**TEXTE FOURNI:**
<<<<
MoiseLe gouverneur du Katanga, Moïse Katumbi, s'inquiète de la hausse «exagérée» de prix des produits de première nécessité. Il a incriminé le «Bureau of inspection valuation assement central» ( Bivac), qui a revu à la hausse les frais imposés aux opérateurs économiques à la frontière. Katumbi l'a fait savoir aux opérateurs économiques, vendredi au cours d'une rencontre tenue au gouvernorat de province

Le gouverneur de la province du Katanga prend pour exemple les frais de dédouanement à payer pour une tonne de chinchard, appelé «Thomson» ou «Mpiodi». Avec la présence de Bivac à la douane de Kasumbalesa, les frais sont passés de 450 USD à 800 USD la tonne. Ce que le gouverneur trouve exorbitant. Les conséquences sont telles que les prix sur le marché local prennent aussi de l'ascenseur. Car, le commerçant se rabat sur le consommateur pour récupérer son argent et faire de bénéfices, a indiqué Moïse Katumbi Chapwe.
Il a sollicité à Bivac de geler soit de surseoir à sa tarification frais fixée pour le dédouanement des quatre articles principaux. Il s'agit du poisson, du sucre, de la farine de maïs et de l'huile de cuisson. Bivac, pour sa part, a indiqué que les frais sont d'abord proposés à l'Office des douanes et accises (Ofida), qui a le pouvoir de les accepter ou non. Et s'il faut les revoir à la baisse, l’autorité devra leur adresser une demande écrite.

Cette rencontre s’est déroulée en présence des représentants de l'Ofida, de l'OCC, du service de la Quarantaine ainsi que de leurs partenaires à savoir CTC et Bivac. Le gouverneur a aussi demandé à l'Ofida et à l'Office congolais de contrôle (OCC) d'accélérer les procédures de dédouanement. Actuellement, certaines marchandises sous douane prennent 3 jours, au lieu d'un seul auparavant, pour être libéré.
>>>>
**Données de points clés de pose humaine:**
<<<<
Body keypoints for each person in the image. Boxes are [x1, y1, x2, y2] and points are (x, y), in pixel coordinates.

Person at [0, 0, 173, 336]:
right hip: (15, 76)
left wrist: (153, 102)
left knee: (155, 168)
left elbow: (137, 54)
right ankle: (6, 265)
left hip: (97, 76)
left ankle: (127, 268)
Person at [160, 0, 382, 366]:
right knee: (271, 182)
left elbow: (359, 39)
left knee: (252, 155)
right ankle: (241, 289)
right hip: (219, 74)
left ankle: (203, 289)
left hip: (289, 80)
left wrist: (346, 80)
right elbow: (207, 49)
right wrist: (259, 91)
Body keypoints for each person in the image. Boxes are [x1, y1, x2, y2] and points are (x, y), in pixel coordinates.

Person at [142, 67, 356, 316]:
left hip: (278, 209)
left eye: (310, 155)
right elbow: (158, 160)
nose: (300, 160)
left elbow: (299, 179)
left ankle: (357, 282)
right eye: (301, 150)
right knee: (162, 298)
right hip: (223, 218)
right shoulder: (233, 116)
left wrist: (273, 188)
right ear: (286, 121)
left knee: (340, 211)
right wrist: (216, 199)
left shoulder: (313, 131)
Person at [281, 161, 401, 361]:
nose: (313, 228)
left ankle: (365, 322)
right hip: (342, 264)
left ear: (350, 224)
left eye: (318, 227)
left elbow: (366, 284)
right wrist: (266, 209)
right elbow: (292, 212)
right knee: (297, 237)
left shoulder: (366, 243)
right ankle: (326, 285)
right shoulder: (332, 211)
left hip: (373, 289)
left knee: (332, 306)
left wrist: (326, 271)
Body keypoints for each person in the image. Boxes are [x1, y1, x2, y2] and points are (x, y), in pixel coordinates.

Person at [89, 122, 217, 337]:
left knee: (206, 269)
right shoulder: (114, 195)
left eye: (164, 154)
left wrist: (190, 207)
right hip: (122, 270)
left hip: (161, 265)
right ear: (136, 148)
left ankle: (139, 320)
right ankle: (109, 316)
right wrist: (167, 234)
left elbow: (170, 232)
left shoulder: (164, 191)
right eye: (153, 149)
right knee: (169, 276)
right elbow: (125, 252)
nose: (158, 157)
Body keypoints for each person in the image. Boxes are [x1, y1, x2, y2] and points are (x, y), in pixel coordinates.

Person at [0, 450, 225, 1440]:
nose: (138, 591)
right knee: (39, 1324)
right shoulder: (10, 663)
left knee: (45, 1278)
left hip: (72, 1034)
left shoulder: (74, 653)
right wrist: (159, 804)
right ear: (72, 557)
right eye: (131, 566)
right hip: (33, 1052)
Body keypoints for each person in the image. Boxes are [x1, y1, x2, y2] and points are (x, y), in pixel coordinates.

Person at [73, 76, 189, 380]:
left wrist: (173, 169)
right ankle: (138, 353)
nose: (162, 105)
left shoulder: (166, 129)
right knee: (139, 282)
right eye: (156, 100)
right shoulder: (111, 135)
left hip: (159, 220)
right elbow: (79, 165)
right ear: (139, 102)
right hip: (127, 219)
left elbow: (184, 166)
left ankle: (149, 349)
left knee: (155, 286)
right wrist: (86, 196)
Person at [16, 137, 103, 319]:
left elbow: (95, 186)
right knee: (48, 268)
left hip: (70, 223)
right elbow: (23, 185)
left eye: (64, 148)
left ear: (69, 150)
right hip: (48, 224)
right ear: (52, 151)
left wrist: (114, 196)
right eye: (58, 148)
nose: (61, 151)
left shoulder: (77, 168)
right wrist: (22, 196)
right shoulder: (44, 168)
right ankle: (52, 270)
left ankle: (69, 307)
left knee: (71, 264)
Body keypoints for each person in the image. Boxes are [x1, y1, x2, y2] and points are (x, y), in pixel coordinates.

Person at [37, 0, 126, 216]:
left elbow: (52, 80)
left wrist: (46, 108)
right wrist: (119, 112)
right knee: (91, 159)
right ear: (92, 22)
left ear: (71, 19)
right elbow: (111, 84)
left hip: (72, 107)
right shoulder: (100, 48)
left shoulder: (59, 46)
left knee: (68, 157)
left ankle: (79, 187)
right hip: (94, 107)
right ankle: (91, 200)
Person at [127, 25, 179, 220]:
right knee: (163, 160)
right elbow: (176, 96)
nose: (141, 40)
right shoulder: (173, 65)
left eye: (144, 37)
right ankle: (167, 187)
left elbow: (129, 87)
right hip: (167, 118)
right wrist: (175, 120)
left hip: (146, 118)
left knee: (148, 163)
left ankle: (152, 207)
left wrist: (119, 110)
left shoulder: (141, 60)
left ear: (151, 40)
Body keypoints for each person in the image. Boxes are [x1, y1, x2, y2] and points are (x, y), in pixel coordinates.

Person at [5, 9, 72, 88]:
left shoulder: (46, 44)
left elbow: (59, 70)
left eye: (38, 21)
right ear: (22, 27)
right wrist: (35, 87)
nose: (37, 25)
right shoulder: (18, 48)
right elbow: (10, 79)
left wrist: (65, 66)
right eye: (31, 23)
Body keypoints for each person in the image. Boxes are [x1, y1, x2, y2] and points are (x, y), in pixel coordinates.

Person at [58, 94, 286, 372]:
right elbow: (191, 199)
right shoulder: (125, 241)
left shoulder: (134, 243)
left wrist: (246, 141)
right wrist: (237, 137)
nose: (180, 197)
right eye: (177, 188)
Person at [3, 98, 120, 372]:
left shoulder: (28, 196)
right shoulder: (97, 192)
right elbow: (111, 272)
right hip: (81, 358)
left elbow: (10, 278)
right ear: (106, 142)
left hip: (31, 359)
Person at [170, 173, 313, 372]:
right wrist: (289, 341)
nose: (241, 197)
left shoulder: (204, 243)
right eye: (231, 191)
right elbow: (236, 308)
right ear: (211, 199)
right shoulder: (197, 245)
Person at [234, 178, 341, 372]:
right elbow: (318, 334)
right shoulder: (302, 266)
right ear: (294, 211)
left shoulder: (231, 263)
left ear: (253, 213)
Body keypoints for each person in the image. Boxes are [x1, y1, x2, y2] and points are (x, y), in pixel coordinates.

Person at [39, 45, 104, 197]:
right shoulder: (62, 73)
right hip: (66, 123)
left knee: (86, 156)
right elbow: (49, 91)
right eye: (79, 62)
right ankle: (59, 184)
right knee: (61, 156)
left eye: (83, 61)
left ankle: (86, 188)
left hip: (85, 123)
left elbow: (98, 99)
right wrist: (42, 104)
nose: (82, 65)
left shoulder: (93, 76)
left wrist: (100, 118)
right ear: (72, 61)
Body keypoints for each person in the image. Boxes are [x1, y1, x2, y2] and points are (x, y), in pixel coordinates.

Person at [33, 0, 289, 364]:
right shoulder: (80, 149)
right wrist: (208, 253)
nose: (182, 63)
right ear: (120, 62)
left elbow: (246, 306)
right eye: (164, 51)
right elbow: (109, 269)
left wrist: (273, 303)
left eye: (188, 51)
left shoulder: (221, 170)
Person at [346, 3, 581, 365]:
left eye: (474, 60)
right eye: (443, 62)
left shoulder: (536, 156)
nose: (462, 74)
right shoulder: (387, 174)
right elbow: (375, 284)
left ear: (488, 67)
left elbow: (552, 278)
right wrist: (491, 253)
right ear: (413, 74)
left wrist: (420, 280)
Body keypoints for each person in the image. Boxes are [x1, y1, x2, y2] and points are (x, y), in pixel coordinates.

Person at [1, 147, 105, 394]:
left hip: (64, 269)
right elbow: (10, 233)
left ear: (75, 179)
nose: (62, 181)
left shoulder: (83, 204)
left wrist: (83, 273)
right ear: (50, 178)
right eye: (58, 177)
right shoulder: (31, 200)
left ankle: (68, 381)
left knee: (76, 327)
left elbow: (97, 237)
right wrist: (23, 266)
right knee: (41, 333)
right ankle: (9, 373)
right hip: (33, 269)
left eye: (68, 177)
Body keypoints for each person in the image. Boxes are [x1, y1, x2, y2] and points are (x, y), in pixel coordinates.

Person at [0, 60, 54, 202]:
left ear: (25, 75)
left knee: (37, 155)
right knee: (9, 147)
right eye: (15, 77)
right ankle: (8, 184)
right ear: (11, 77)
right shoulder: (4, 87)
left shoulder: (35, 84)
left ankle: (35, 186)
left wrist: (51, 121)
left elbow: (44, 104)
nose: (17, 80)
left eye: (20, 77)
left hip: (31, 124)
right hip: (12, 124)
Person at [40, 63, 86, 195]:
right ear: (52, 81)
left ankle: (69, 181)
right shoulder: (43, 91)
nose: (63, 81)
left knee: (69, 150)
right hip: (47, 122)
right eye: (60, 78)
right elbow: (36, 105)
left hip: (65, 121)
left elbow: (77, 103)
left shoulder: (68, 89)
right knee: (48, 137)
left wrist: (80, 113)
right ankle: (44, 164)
>>>>
**EXERCICES À RÉSOUDRE:**
(A) D'après le texte fourni, pourquoi la hausse des frais de dédouanement entraîne-t-elle celle des prix sur le marché local ? Répondez en une à trois phrases.
(B) Pour chaque affirmation, dites si elle est conforme au texte fourni en répondant par oui ou par non, puis citez les mots du texte qui tranchent.
(i) Avec la présence de Bivac à Kasumbalesa, les frais de dédouanement d'une tonne de chinchard sont passés de 450 USD à 800 USD.
(ii) Selon Bivac, c'est l'Ofida qui peut accepter ou refuser les frais proposés.
(iii) Actuellement, certaines marchandises sous douane sont libérées en un seul jour.
Seul le texte fourni doit servir à répondre.

**RÉPONSES DANS L'ORDRE:**
(A) Le commerçant se rabat sur le consommateur pour récupérer son argent et faire des bénéfices. Les frais plus élevés se répercutent donc sur les prix du marché local.

(B)
(i) Oui : « les frais sont passés de 450 USD à 800 USD la tonne ».
(ii) Oui : « qui a le pouvoir de les accepter ou non ».
(iii) Non : « certaines marchandises sous douane prennent 3 jours, au lieu d'un seul auparavant ».